The future of transit is ride sharing and driverless cars
The arrival in Canada of ride-sharing company Lyft marks a milestone in urban transit and auto ownership.
Thestar.com
Bern Grush
Nov. 20, 2017
Lyft is coming to the GTA. While that means ride-hailing rival Uber will face more competition, it also means the stakes for mainstream mobility options -- buses, taxis and household vehicles -- are higher.
Adding another ride-hailing provider means more traffic, trips and congestion for the GTA. This happens in every city with a significant degree of ride-hailing -- Boston, New York, San Francisco. Toronto will follow this pattern.
Lyft’s introduction will eat into transit ridership -- an often overlooked, but unintended consequence of ride-hailing services. Last month, University of California, Davis published a study showing 49-61 per cent of ride-hailed trips -- generally Lyft and Uber -- in major U.S. cities would have otherwise been made by transit, walking, biking or not at all.
But the real game-changer is that Lyft is venturing out of the U.S. for the first time. This matters because Lyft and Uber are fierce competitors and are the vanguard for the driverless car business coming in the early 2020s.
Lyft president John Zimmer says only 0.4 per cent of kilometres in the U.S. are from Lyft and Uber, but that ride-hailing services eventually will peak between 40 and 80 per cent when driverless technology matures.
Everything about your mobility choice will change.
Imagine it’s 2035 and you are in your personal vehicle. The cars in front, behind and beside you will be mostly driverless taxis, acting as pace cars for your trip. Will you still want one?
If you’re a TTC user, most of the transit authority’s buses will be replaced by robo-shuttles by 2030 -- whether operated by the TTC or by a ride-hailing company.
What does that mean for the TTC’s plan to convert its fleet to emission-free buses by 2040? That fleet would have to be smaller, driverless, with more flexible routes and lean more toward on-demand. If the TTC doesn’t provide this service, then ridepooling services like Lyft Line and uberPOOL will fill the gap.
Coupled with robo-taxis, robo-shuttles are the means to how ride-hailing will disrupt our bus systems. Uber, Lyft, Ford, Waymo and GM easily could supply significant driverless, controlled-route, on-demand micro-transit during the 2020s.

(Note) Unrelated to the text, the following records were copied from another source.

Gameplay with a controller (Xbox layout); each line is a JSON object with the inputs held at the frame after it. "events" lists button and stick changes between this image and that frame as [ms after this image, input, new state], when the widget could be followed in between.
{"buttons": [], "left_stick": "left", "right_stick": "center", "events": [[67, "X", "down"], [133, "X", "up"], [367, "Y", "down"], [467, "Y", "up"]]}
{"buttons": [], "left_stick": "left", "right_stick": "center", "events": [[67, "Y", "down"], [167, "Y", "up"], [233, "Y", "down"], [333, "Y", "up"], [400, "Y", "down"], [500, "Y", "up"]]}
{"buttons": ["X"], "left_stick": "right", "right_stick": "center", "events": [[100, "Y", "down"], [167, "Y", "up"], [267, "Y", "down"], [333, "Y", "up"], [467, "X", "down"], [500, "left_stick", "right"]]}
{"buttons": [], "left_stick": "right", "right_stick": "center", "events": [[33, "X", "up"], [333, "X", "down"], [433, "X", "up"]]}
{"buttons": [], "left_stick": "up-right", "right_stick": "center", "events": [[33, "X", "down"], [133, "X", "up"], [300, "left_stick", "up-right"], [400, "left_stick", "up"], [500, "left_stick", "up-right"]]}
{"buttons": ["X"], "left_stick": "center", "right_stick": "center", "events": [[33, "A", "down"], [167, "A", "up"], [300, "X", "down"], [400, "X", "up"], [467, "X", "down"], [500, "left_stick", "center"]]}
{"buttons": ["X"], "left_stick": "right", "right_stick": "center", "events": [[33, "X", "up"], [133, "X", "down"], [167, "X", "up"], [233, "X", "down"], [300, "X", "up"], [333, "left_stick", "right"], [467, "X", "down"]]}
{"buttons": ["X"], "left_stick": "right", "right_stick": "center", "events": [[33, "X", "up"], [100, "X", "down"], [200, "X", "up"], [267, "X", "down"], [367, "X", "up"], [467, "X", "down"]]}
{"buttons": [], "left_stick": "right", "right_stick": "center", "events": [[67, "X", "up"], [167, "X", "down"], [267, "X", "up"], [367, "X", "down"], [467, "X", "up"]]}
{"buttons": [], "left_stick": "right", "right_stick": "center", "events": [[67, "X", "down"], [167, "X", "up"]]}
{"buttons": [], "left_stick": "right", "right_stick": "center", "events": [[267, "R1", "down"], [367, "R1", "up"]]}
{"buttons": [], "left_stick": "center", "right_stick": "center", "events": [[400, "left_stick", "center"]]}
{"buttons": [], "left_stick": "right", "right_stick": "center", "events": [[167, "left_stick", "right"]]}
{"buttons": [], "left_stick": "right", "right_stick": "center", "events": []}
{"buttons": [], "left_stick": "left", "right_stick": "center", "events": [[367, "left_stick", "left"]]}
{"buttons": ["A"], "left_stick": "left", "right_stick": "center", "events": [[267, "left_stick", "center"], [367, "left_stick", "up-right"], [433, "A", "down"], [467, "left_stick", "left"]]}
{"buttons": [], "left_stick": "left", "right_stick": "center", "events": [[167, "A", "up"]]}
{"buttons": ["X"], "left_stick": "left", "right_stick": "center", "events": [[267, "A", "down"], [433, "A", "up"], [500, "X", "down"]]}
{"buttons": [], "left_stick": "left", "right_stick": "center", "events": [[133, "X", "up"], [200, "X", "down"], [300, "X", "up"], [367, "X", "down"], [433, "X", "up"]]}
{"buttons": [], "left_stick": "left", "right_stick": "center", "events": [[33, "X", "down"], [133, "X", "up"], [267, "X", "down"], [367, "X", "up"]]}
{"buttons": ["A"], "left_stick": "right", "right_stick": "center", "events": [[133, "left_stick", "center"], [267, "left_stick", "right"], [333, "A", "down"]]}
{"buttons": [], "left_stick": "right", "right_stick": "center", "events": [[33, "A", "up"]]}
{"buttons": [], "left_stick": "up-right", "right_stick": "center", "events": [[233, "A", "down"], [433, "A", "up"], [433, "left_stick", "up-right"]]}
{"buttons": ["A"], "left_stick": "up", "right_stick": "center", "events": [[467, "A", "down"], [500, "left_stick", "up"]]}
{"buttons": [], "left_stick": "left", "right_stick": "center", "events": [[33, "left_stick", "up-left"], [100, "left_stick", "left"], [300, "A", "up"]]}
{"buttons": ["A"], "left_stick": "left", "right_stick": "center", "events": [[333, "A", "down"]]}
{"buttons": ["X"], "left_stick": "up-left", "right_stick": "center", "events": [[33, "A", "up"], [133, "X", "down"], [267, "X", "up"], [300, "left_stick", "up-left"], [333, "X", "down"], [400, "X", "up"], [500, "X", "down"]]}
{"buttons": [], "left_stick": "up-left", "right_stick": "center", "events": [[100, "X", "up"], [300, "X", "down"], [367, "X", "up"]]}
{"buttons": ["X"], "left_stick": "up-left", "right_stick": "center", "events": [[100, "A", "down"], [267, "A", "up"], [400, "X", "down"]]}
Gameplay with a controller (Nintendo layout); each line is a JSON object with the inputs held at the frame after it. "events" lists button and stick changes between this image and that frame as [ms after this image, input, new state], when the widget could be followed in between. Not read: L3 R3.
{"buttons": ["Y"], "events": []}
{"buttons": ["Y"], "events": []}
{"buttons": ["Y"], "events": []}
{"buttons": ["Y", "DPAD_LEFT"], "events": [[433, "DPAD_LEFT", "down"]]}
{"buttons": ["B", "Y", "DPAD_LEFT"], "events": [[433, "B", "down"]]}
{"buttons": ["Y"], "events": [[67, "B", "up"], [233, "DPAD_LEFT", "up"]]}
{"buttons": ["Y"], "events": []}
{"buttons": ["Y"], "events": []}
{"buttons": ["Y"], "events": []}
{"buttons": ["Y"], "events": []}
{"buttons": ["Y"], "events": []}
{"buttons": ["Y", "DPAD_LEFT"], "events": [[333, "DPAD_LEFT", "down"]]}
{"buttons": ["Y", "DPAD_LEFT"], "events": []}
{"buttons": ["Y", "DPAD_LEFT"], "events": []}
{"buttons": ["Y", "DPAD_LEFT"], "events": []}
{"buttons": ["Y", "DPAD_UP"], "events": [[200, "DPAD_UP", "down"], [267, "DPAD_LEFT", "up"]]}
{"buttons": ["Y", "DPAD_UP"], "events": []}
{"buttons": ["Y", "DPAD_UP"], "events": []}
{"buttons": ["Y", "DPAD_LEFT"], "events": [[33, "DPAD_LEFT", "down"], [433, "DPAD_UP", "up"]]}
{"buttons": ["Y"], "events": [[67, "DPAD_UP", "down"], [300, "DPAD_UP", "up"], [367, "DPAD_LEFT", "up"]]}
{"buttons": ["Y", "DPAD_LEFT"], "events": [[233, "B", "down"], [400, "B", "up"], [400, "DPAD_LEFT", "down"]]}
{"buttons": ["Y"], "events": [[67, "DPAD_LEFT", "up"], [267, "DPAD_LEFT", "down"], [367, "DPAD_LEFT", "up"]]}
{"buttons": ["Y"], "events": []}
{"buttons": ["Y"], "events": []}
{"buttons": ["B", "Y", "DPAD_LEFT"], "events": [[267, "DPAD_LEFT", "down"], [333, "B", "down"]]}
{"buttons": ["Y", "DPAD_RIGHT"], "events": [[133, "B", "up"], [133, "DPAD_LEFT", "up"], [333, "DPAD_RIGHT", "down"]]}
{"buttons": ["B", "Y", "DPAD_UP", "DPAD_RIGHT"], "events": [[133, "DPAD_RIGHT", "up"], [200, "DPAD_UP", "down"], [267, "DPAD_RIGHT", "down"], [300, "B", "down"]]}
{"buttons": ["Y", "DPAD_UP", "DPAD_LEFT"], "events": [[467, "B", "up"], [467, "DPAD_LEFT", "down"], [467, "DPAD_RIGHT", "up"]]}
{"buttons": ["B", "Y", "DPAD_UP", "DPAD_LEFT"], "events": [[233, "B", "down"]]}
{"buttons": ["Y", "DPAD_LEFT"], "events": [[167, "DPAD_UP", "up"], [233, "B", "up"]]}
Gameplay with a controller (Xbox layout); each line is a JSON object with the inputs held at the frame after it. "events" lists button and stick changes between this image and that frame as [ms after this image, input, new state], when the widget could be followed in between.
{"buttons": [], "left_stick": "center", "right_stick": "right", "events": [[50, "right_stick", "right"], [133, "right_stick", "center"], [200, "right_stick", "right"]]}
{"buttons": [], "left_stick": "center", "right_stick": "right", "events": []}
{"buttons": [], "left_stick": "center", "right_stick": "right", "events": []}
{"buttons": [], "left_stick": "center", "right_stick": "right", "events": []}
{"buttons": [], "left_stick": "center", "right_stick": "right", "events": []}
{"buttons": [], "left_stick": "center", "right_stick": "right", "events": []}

Early robo-vehicles in commercial operation will be “geofenced,” limited in range and speed. Because of weather, we can expect robo-services to be initially more limited in Toronto than in, say, San Francisco.
Ride-hailing apps will determine first whether your request can be fulfilled without a driver. For example, Lyft could send a driverless Ford.
If your request was outside of a driverless geofence, you would be provided a human-driven car. As service areas expand and demand rises, both driverless and driver-in cars will be needed with driverless ride-hailing overtaking driver-in services only gradually. Meanwhile, Lyft and Uber will need a growing number of drivers.
As this new transit era dawns, there are two ways GTA transit authorities can avoid being blindsided even worse than our taxi industry was when Uber arrived in 2012.
The first is staged deployments of driverless micro-transit systems to reinvent our current bus systems. If these are planned to achieve more frequent and more extensive services funnelling riders into our rail systems, then we can reach a degree of social equity we desire.
The second way is to ensure that robo-trips from commercial providers are integrated into our transit system -- even into payment systems via apps.
Robo-vehicle ride-hailing soon will play a dominant role in Toronto -- even outflanking privately owned vehicles, according to Zimmer. But long before that, our current bus system will be decimated.
Will the way robo-vehicles interface with public transit be the outcome of laissez-faire competition between Lyft and Uber, or should this be determined by our decision-makers?
Bern Grush is a Toronto-based systems engineer, futurist and author of Ontario Must Prepare for Vehicle Automation, Parts I and II.